バッグを奪われて途方に暮れる被害者に対し、「僕が犯人を追いかけます」と通りがかった少年が助けの手を差し伸べる…なら美談なのだが、実はこの少年はひったくりの共犯者であるケースが多いという。「犯人を追跡してあげる」という選択肢を示すことで、被害者が110番通報を遅らせることが狙いだというのだ。こうした申し出を受けた場合、被害者の感情としては、つい「お願いします」と言ってしまいがちなのだが、そこに落とし穴がある。自分から名乗り出るのだから、共犯としてはみなされにくいという考えもあるようで、このあたりは徐々に巧妙化しているという。
実際、大阪では他の都道府県に先駆けてひったくり犯罪の方法が考案されることが多い。オフロードトライアルの入賞者が大型スクーターで犯行に及ぶというケースもあれば、関西でも有数の進学校に通う生徒が朝の通勤時間帯に犯行に及ぶというケースも報告されている。これまではひったくり=不良少年によるものだったが、最近では誰でもこの犯罪を起こす可能性がある。

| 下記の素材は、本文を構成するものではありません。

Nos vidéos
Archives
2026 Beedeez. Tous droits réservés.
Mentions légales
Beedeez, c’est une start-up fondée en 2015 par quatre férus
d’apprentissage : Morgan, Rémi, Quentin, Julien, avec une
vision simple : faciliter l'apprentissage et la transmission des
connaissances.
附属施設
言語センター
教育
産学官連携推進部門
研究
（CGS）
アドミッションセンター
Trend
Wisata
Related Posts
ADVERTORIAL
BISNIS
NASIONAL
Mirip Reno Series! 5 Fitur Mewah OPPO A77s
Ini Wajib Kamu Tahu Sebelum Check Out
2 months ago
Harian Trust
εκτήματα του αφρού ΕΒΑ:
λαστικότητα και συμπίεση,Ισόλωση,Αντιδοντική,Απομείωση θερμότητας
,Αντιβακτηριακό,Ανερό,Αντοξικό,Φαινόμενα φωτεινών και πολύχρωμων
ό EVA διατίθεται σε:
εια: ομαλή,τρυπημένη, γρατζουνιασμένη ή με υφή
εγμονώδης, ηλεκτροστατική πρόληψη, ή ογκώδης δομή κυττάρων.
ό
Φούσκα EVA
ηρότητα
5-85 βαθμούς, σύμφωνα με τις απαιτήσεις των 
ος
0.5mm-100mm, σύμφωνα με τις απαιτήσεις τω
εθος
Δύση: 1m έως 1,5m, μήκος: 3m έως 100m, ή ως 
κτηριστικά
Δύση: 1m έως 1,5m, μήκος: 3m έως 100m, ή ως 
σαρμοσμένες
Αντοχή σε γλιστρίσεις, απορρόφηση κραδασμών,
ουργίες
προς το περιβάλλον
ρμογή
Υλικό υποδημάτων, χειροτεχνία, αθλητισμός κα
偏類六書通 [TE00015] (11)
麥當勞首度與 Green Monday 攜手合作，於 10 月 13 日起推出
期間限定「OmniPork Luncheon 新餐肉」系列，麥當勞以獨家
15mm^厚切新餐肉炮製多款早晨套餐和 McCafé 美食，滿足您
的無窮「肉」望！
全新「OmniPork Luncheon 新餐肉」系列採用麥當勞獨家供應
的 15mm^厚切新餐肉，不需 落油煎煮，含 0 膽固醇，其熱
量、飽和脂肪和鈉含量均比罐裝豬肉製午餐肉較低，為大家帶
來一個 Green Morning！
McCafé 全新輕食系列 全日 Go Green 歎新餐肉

また、携帯電話で連絡を取り合い、多人数で連携して実際の犯行、犯人の証拠隠滅、逃走の手助けなどを行うということも。駆けつけた警察官に嘘の目撃証言を伝え、捜査をかく乱するなんてことも最近では珍しくないようだ。
大阪府警では「被害にあったらとにかく自分で110番。不用意に近寄ってくる少年は共犯である可能性を考慮して、現場から離れさせないようにする」といった注意点を挙げている。